▶ DIRECTIVE
Please rewrite the lines of the items below as a JSON list of strings, one string per line, with blank lines and the picture lines left out.

▶ SUPPLIED MATERIAL
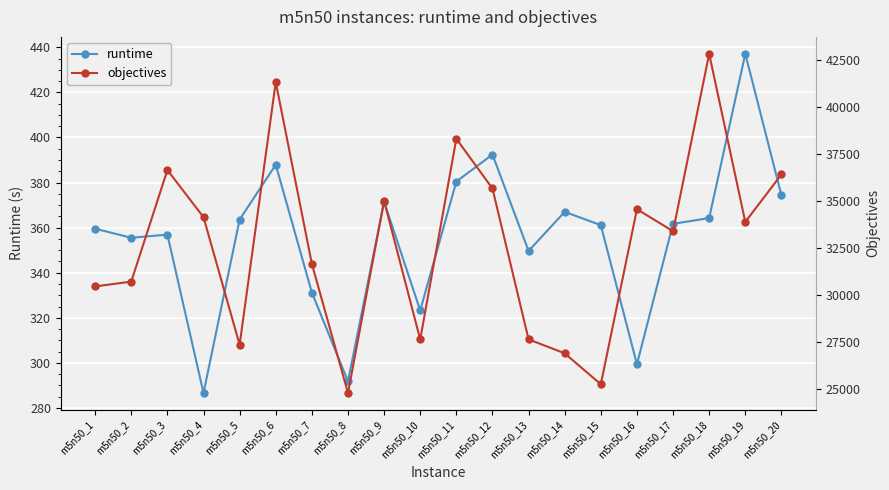

What is the difference between the second highest and second lowest values in the runtime series?

100.6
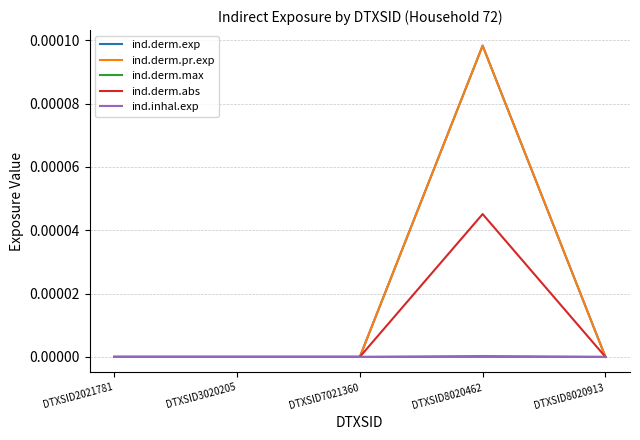

Does the chart display data point markers on the line(s)?

No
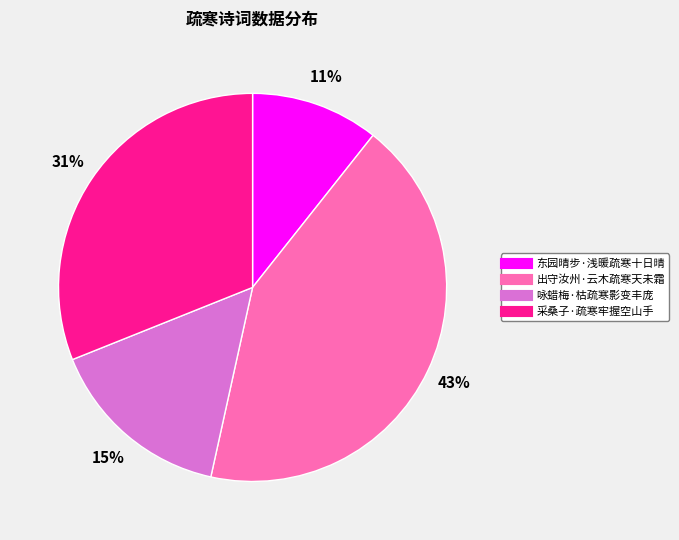

What percentage is the 咏蜡梅·枯疏寒影变丰庞 slice, to the nearest percent?

15%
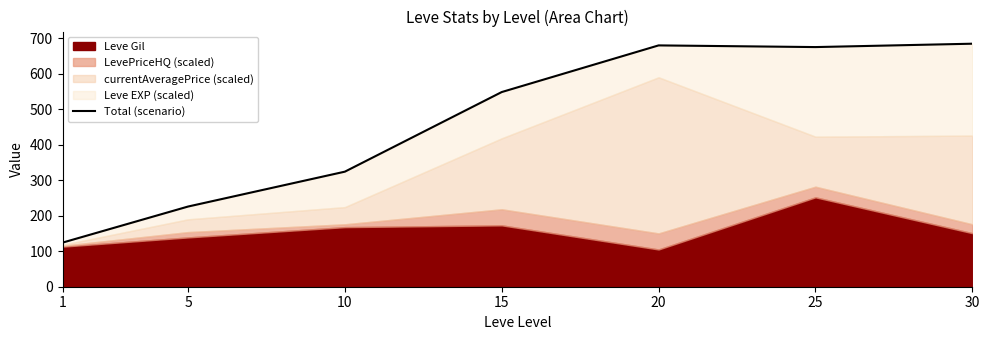

At which label is the value closest to 404?

10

▶ RESULT FOR THIS EXERCISE
[
  "What is the difference between the second highest and second lowest values in the runtime series?",
  "100.6",
  "Does the chart display data point markers on the line(s)?",
  "No",
  "What percentage is the 咏蜡梅·枯疏寒影变丰庞 slice, to the nearest percent?",
  "15%",
  "At which label is the value closest to 404?",
  "10"
]